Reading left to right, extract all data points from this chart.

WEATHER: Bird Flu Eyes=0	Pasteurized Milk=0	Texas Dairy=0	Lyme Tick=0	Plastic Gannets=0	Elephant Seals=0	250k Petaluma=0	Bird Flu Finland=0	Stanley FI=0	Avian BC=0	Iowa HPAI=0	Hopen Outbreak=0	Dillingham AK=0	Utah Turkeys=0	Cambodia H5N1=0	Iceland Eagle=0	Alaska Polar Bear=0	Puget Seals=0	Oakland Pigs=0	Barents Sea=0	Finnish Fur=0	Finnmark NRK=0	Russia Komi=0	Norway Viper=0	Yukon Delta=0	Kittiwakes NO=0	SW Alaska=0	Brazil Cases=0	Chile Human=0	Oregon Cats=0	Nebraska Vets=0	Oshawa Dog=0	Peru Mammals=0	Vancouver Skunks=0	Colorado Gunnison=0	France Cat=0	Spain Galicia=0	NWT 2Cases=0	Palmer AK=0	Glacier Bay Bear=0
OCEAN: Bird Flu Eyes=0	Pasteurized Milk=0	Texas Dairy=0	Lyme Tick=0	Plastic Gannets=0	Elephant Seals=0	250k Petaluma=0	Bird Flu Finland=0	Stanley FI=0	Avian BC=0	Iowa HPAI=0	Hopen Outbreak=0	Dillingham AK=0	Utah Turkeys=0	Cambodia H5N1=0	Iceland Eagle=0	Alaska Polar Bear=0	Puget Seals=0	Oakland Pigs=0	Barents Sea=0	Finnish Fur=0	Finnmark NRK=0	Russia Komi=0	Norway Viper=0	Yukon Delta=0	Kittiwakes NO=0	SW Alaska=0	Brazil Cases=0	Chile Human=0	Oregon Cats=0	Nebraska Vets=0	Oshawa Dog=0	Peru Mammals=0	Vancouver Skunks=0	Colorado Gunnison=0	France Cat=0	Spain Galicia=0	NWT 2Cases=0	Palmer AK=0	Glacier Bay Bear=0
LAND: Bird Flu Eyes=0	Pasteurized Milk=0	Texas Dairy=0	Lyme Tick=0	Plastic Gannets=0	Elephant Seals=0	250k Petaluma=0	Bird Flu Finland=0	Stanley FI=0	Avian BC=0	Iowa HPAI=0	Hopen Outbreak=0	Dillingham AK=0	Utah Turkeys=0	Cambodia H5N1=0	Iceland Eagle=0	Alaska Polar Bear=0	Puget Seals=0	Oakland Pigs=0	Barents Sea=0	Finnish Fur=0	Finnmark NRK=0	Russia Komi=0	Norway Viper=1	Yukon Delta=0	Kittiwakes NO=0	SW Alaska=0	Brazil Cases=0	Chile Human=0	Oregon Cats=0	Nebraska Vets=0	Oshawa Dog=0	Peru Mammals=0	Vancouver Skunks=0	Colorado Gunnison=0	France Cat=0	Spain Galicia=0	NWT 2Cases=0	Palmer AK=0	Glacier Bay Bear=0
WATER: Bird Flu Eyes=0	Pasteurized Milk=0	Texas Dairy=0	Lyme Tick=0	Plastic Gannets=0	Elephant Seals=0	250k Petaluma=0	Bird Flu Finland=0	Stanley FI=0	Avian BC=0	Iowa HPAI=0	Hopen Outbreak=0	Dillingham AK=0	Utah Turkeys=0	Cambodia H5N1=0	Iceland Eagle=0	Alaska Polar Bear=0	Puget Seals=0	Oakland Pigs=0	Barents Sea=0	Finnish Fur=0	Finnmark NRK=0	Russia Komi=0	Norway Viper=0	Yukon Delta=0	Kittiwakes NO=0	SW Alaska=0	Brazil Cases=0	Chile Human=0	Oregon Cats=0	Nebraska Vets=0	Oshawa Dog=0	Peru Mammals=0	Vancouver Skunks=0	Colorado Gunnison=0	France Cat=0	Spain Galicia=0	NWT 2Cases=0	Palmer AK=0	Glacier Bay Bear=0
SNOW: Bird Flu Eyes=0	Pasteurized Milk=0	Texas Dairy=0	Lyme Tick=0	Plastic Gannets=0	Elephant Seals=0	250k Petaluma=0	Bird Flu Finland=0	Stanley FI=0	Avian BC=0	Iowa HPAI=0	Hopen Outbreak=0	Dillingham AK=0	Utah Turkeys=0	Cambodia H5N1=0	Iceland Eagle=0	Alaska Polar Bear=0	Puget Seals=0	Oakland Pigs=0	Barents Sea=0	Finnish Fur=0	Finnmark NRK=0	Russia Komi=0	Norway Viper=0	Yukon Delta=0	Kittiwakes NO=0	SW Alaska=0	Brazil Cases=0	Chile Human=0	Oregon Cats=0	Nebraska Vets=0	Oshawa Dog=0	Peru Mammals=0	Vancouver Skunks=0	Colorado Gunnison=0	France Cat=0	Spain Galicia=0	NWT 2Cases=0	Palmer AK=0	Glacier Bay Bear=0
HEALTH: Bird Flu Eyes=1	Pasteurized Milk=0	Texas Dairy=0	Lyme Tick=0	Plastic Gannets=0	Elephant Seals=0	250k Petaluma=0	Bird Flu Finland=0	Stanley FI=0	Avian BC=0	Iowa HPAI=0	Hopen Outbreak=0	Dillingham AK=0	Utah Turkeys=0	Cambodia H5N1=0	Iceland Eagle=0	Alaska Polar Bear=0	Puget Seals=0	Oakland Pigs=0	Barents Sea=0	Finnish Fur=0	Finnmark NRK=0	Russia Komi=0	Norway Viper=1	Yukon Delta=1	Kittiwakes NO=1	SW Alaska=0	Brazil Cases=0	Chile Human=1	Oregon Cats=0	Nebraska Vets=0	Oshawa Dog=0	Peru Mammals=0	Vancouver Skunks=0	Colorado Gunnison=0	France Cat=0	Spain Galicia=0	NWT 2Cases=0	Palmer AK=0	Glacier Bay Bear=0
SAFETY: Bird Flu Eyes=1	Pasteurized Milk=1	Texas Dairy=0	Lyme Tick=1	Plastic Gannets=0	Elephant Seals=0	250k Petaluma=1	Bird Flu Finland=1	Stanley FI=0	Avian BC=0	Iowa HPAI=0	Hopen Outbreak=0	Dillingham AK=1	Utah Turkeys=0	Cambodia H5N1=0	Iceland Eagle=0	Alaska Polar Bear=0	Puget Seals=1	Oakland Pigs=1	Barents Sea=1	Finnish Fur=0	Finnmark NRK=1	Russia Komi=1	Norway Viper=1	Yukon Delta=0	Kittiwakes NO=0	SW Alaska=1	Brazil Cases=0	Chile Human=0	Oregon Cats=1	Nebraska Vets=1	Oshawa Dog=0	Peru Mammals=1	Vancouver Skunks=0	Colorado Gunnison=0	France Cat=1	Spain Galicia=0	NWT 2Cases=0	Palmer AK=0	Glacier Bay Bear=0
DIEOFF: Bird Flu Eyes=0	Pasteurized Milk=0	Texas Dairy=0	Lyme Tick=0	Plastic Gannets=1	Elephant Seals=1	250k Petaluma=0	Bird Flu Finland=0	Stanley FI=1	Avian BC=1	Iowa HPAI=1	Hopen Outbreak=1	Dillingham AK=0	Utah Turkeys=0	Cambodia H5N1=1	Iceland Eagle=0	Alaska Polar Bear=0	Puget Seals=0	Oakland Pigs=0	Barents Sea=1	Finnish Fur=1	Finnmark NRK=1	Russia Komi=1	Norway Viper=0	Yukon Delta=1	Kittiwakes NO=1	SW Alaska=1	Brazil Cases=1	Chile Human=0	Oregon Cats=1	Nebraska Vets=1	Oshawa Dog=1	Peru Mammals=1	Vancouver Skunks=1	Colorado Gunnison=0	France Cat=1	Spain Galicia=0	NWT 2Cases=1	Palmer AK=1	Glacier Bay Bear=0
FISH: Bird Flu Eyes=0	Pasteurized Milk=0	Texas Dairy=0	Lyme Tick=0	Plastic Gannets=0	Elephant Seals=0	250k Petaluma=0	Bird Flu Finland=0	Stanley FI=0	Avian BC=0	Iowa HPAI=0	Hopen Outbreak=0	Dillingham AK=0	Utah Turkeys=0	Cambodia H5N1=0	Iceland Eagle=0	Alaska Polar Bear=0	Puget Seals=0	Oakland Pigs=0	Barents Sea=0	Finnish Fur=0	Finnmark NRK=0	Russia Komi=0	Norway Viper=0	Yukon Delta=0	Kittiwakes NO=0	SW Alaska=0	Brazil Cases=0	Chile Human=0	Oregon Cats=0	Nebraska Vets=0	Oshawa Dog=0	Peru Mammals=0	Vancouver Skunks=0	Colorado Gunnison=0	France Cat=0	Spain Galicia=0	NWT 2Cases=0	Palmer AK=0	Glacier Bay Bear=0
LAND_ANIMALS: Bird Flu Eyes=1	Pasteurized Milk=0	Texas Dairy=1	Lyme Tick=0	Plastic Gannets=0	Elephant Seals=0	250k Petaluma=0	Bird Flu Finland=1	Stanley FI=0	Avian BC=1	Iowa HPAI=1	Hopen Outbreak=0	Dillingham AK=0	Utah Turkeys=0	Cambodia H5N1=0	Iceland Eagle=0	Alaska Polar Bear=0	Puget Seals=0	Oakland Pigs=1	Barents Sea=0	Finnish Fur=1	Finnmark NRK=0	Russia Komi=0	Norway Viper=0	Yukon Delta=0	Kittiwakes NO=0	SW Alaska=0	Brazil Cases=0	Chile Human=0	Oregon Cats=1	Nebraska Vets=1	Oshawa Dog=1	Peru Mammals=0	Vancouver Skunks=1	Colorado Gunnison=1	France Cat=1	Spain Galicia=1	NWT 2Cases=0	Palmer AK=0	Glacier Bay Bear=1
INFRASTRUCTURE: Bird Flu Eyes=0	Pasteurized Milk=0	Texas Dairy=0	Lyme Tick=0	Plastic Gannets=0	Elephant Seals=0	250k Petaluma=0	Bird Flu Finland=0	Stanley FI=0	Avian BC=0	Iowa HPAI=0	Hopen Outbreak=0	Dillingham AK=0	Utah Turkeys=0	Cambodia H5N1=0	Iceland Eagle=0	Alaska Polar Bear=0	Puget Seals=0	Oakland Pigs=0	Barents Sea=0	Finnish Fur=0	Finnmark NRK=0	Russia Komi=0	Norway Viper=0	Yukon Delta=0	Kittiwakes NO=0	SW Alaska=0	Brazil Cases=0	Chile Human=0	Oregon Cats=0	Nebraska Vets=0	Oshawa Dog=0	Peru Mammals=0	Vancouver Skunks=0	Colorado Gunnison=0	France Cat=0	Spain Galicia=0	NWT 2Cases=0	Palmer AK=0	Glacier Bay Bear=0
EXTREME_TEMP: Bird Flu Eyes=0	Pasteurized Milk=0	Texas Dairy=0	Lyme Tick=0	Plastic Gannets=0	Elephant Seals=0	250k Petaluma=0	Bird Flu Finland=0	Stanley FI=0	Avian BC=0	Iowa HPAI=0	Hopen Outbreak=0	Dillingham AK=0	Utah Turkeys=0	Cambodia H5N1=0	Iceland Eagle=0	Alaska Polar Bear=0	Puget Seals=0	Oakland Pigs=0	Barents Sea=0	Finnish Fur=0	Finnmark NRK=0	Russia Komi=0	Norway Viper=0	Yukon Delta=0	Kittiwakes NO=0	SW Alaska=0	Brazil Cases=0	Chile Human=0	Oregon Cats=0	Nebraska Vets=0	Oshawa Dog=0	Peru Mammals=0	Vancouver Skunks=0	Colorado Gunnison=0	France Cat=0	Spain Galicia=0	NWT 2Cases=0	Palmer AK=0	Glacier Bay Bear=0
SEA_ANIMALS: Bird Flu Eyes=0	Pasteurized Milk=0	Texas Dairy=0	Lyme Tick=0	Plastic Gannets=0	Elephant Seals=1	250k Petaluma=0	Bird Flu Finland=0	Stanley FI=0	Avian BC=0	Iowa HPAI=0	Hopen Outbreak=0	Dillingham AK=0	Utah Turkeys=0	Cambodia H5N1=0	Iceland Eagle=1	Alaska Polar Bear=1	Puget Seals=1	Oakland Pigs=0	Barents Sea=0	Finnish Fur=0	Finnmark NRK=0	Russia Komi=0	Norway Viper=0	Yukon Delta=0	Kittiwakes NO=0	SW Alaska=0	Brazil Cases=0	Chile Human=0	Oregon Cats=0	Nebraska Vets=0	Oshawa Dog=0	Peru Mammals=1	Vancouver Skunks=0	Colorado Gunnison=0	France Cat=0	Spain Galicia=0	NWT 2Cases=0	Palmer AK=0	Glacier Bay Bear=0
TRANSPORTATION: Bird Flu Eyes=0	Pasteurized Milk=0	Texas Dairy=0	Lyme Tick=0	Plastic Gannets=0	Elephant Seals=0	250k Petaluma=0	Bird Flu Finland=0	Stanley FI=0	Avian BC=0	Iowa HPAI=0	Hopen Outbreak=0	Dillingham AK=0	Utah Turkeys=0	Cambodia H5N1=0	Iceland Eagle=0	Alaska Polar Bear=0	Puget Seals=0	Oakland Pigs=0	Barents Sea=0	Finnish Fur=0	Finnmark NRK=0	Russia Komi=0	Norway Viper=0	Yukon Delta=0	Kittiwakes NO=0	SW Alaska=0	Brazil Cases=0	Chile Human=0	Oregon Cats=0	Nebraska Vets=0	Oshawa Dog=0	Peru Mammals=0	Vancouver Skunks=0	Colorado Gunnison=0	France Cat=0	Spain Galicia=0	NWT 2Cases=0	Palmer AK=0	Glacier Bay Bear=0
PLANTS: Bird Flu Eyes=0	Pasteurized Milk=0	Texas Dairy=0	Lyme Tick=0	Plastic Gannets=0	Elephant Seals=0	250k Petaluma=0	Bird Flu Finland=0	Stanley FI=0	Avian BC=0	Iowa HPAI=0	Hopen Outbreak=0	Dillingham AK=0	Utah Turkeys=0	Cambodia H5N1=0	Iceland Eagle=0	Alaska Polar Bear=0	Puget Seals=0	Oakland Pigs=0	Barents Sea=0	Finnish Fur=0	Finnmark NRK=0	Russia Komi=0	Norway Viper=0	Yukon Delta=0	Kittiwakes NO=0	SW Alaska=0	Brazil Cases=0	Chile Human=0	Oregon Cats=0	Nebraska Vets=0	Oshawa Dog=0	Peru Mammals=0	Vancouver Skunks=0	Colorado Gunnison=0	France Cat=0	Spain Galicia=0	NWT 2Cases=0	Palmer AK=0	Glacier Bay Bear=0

§ §

> _Task objective_
Render the lines of the listing from the line containing "WEATHER: Bird Flu" through the line containing "OCEAN: Bird Flu", inclusive, as a JSON list of strings with one string per line and blank lines omitted.

> _Task solution_
[
  "WEATHER: Bird Flu Eyes=0\tPasteurized Milk=0\tTexas Dairy=0\tLyme Tick=0\tPlastic Gannets=0\tElephant Seals=0\t250k Petaluma=0\tBird Flu Finland=0\tStanley FI=0\tAvian BC=0\tIowa HPAI=0\tHopen Outbreak=0\tDillingham AK=0\tUtah Turkeys=0\tCambodia H5N1=0\tIceland Eagle=0\tAlaska Polar Bear=0\tPuget Seals=0\tOakland Pigs=0\tBarents Sea=0\tFinnish Fur=0\tFinnmark NRK=0\tRussia Komi=0\tNorway Viper=0\tYukon Delta=0\tKittiwakes NO=0\tSW Alaska=0\tBrazil Cases=0\tChile Human=0\tOregon Cats=0\tNebraska Vets=0\tOshawa Dog=0\tPeru Mammals=0\tVancouver Skunks=0\tColorado Gunnison=0\tFrance Cat=0\tSpain Galicia=0\tNWT 2Cases=0\tPalmer AK=0\tGlacier Bay Bear=0",
  "OCEAN: Bird Flu Eyes=0\tPasteurized Milk=0\tTexas Dairy=0\tLyme Tick=0\tPlastic Gannets=0\tElephant Seals=0\t250k Petaluma=0\tBird Flu Finland=0\tStanley FI=0\tAvian BC=0\tIowa HPAI=0\tHopen Outbreak=0\tDillingham AK=0\tUtah Turkeys=0\tCambodia H5N1=0\tIceland Eagle=0\tAlaska Polar Bear=0\tPuget Seals=0\tOakland Pigs=0\tBarents Sea=0\tFinnish Fur=0\tFinnmark NRK=0\tRussia Komi=0\tNorway Viper=0\tYukon Delta=0\tKittiwakes NO=0\tSW Alaska=0\tBrazil Cases=0\tChile Human=0\tOregon Cats=0\tNebraska Vets=0\tOshawa Dog=0\tPeru Mammals=0\tVancouver Skunks=0\tColorado Gunnison=0\tFrance Cat=0\tSpain Galicia=0\tNWT 2Cases=0\tPalmer AK=0\tGlacier Bay Bear=0"
]